The timing is particularly awkward for Anthropic, which is simultaneously defending a new class action filed last week by 28 authors over Claude training data, and which has asked a separate court to grant summary judgment in its favor in another copyright dispute. A delay in final approval also delays the release of class members from their claims, meaning Anthropic remains legally exposed on the same conduct it thought it had bought peace on.

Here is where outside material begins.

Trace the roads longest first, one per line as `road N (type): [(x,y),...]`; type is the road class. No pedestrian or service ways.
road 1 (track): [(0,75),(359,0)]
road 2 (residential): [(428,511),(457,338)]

For the broader generative AI industry, the order is a reminder that the easy path of settling fast and moving on is not always available when courts take their gatekeeping role seriously. Federal Rule of Civil Procedure 23(e) requires judges to find a class settlement "fair, reasonable, and adequate" — a standard courts have been applying with increasing rigor in technology cases involving novel rights and asymmetric information.
What happens next
Class counsel has been ordered to file supplemental briefing in the coming weeks. Anthropic has indicated it will support the original deal terms. A renewed fairness hearing is expected later this quarter, with no firm date set as of publication. If the judge ultimately denies approval outright, the parties would either need to renegotiate or return to litigation — a prospect that could revive the threat of a damages trial that triggered the settlement in the first place.
For authors waiting on payments, the practical effect is delay. The claims administrator has continued accepting submissions, but no funds will be distributed until the court signs off. For Anthropic, the cost of capital on $1.5 billion in escrow continues to accrue while the legal status of its training pipeline remains unresolved.
The case is Bartz et al. v. Anthropic PBC, No. 3:24-cv-05417 (N.D. Cal.).